▸ **Task description**: Where the word "white" occurs in a line of the listing, please copy the line.

▸ **Dataset content**:
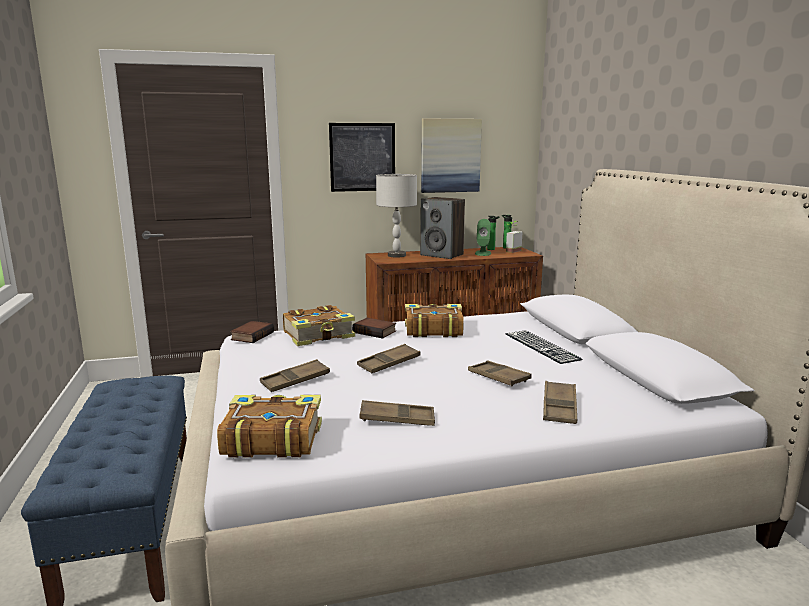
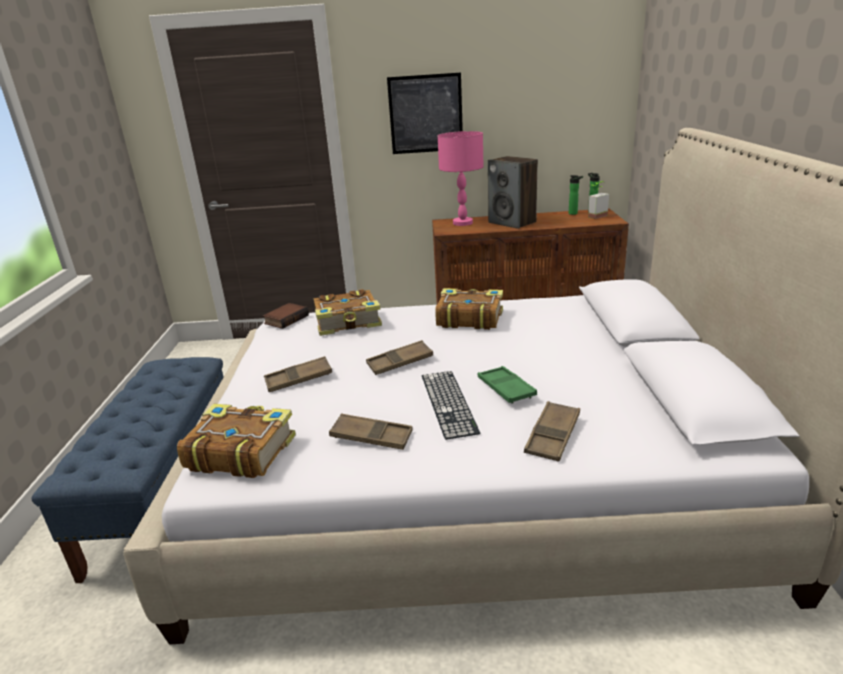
camera: 15 degrees right, 10 degrees up
(375, 331) = (408, 318): book -> none
(396, 255) = (462, 223): grey table lamp -> pink table lamp
(450, 155) = (527, 106): picture -> none
(483, 253) = (560, 220): green speaker -> none
(498, 377) = (506, 389): brown tray -> green tray
(541, 346) = (578, 347): keyboard -> keyboard (448, 403)

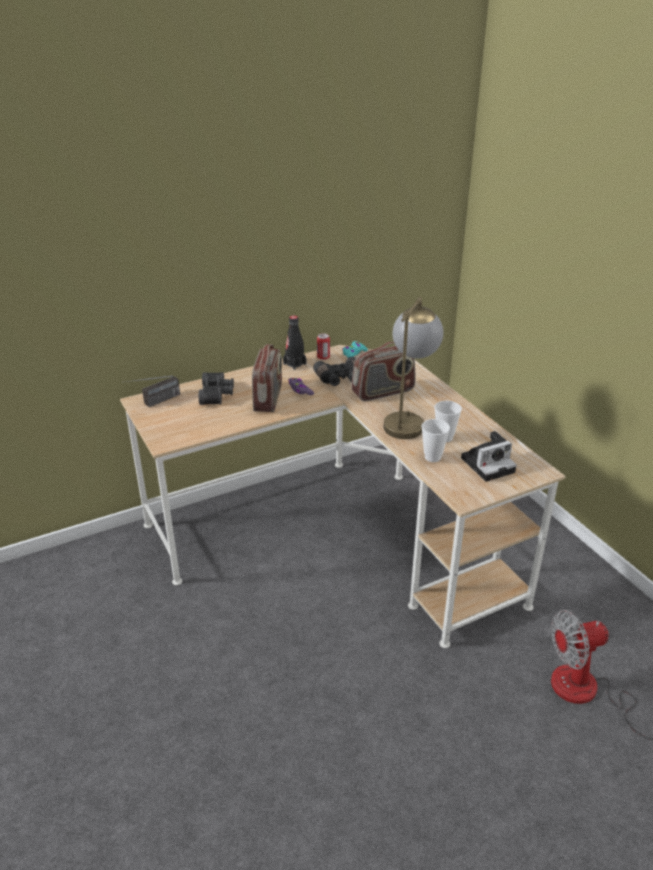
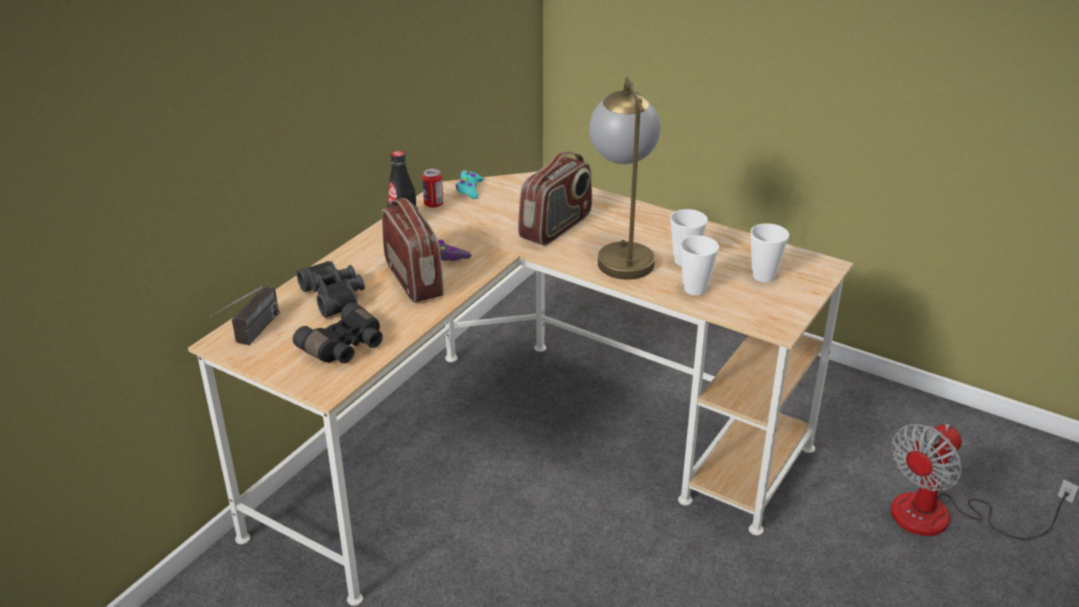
camera: 30 degrees left, 0 degrees up
(340, 379) = (485, 227): black binoculars -> black binoculars (345, 347)
(489, 464) = (763, 276): camera -> cup

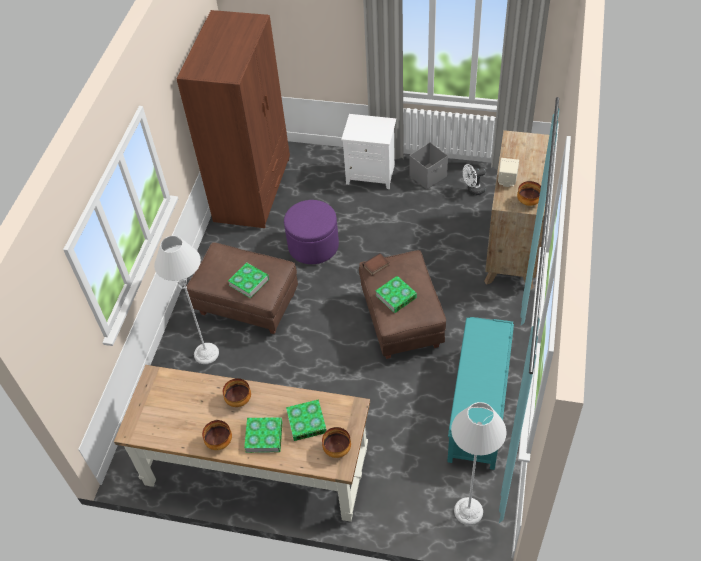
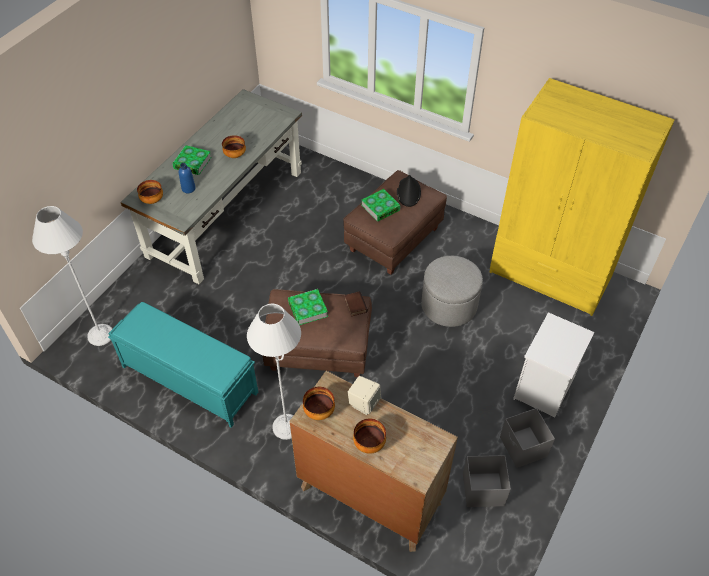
camera: 105 degrees right, 0 degrees up
(206, 353) = (352, 203): grey floor lamp -> grey floor lamp (286, 426)
(219, 441) = (205, 139): bowl -> bowl (369, 444)
(220, 267) = (408, 192): none -> black hat
(253, 190) = (550, 274): brown wardrobe -> yellow wardrobe
(255, 467) = (226, 212): brown desk -> grey desk
(306, 422) = (188, 188): book -> blue bottle
(313, 246) = (449, 305): purple ottoman -> grey ottoman
(473, 190) = (482, 489): white fan -> grey storage box

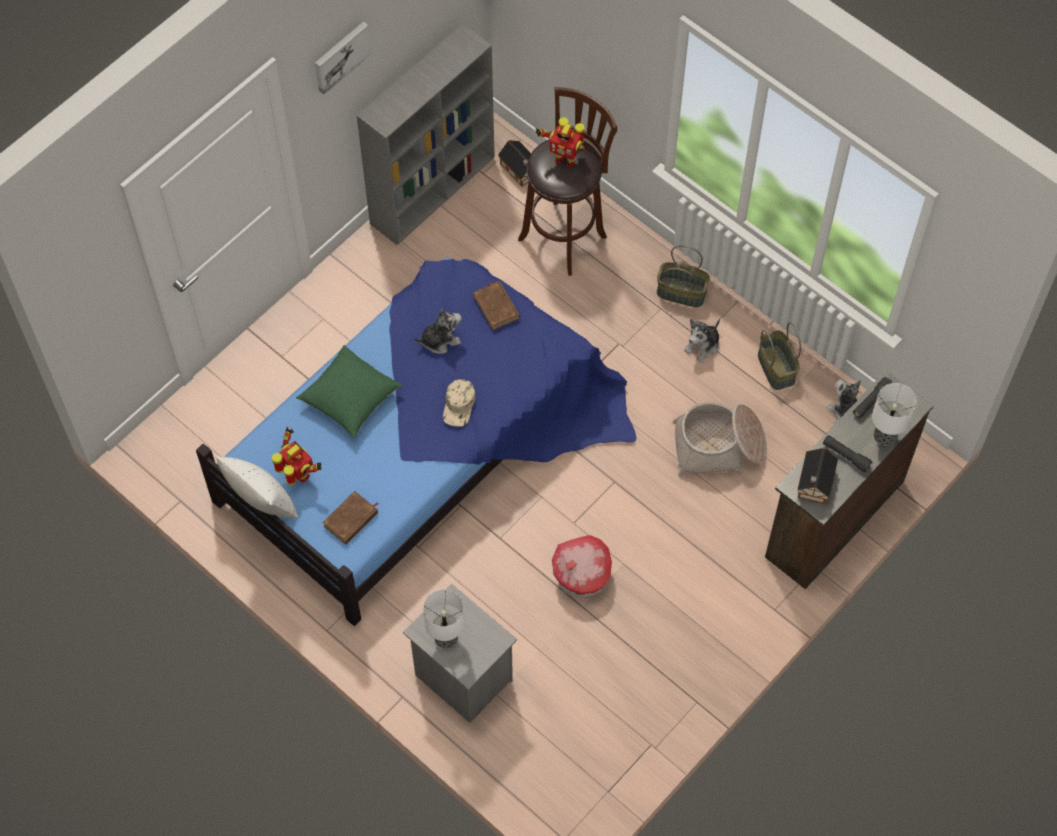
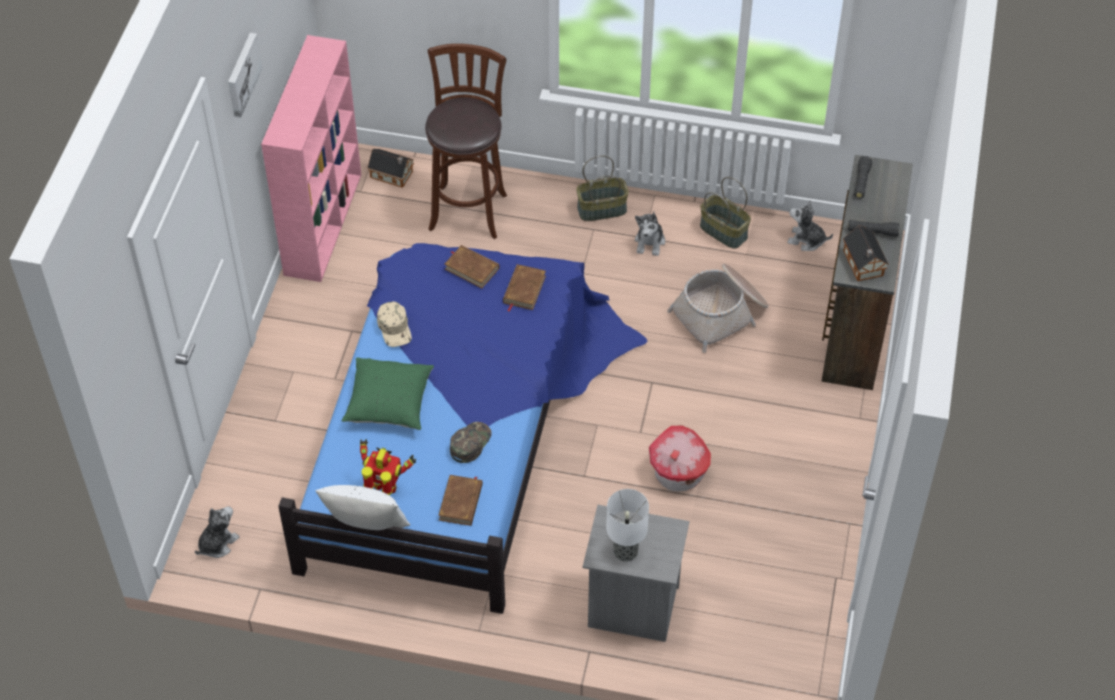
camera: 30 degrees left, 10 degrees down
(391, 470) = (470, 443): none -> green cap
(433, 189) = (323, 222): grey bookcase -> pink bookcase
(440, 340) = (438, 317): plush toy -> plush toy (217, 543)
(459, 405) = (495, 362): beige cap -> beige cap (395, 328)
(527, 349) = (524, 289): none -> brown book
(565, 159) = (461, 116): toy robot -> none
(884, 436) = (891, 203): table lamp -> none

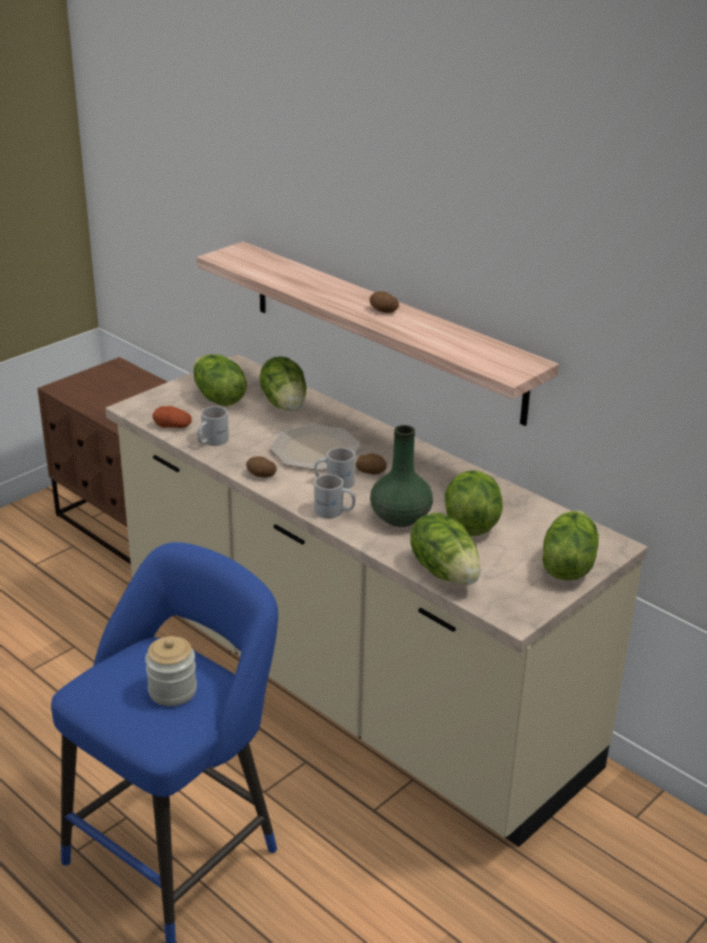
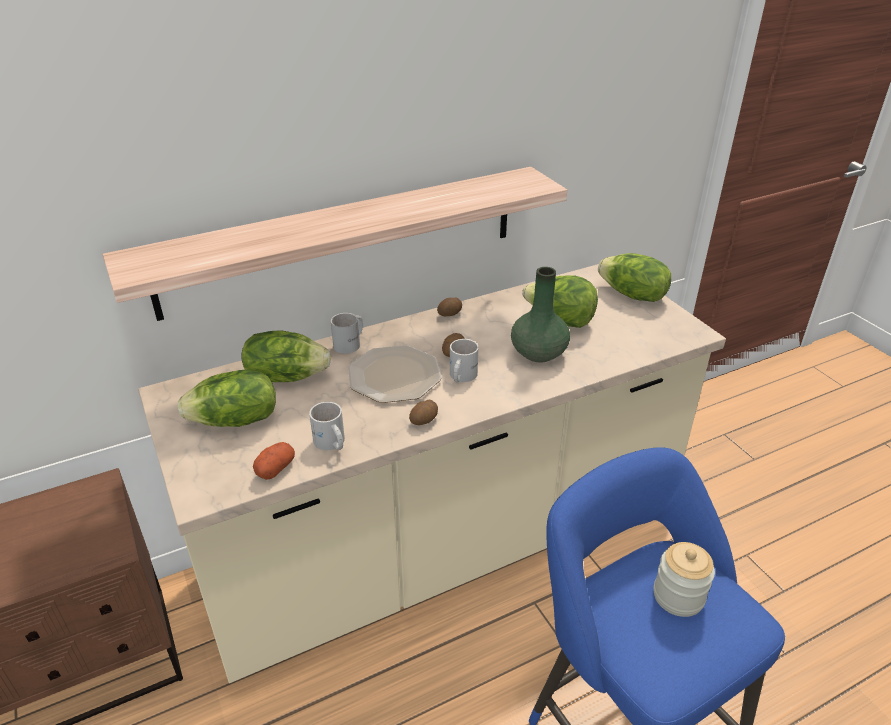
camera: 70 degrees left, 5 degrees up
(334, 512) = (514, 387): white mug -> white mug (351, 343)
(383, 311) = (376, 211): potato -> potato (450, 314)
(445, 571) = (627, 349): lettuce -> none

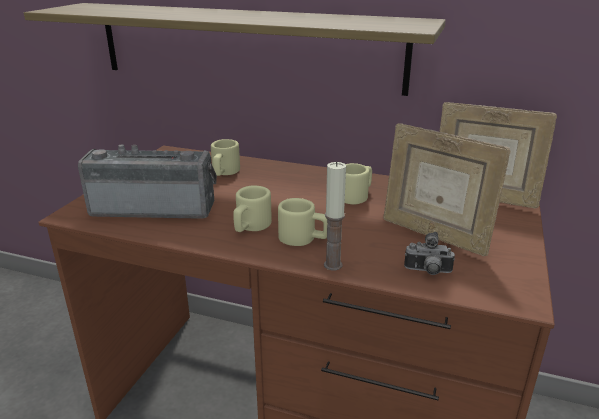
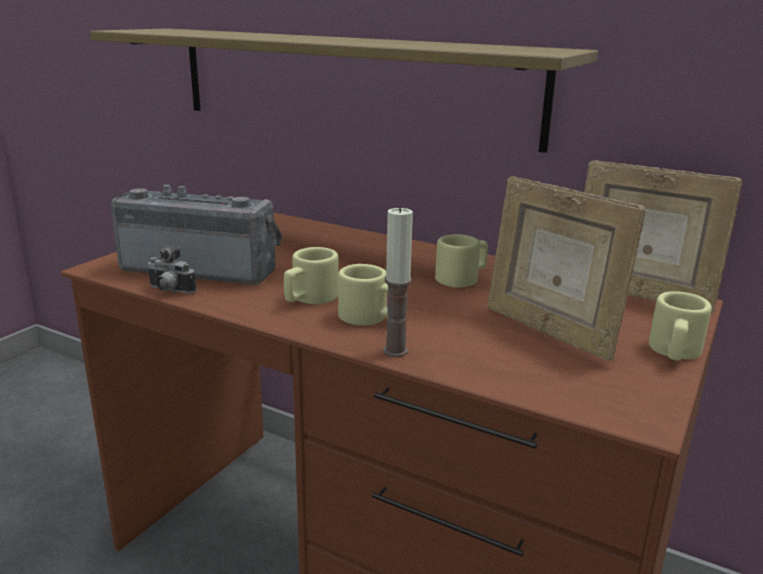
camera: 10 degrees right, 5 degrees down
(224, 172) = (304, 239): beige mug -> beige mug (674, 352)
(427, 272) = (521, 372): camera -> camera (169, 291)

▸ **Response area**:
(473, 190) = (482, 489): white fan -> grey storage box
(334, 512) = (514, 387): white mug -> white mug (351, 343)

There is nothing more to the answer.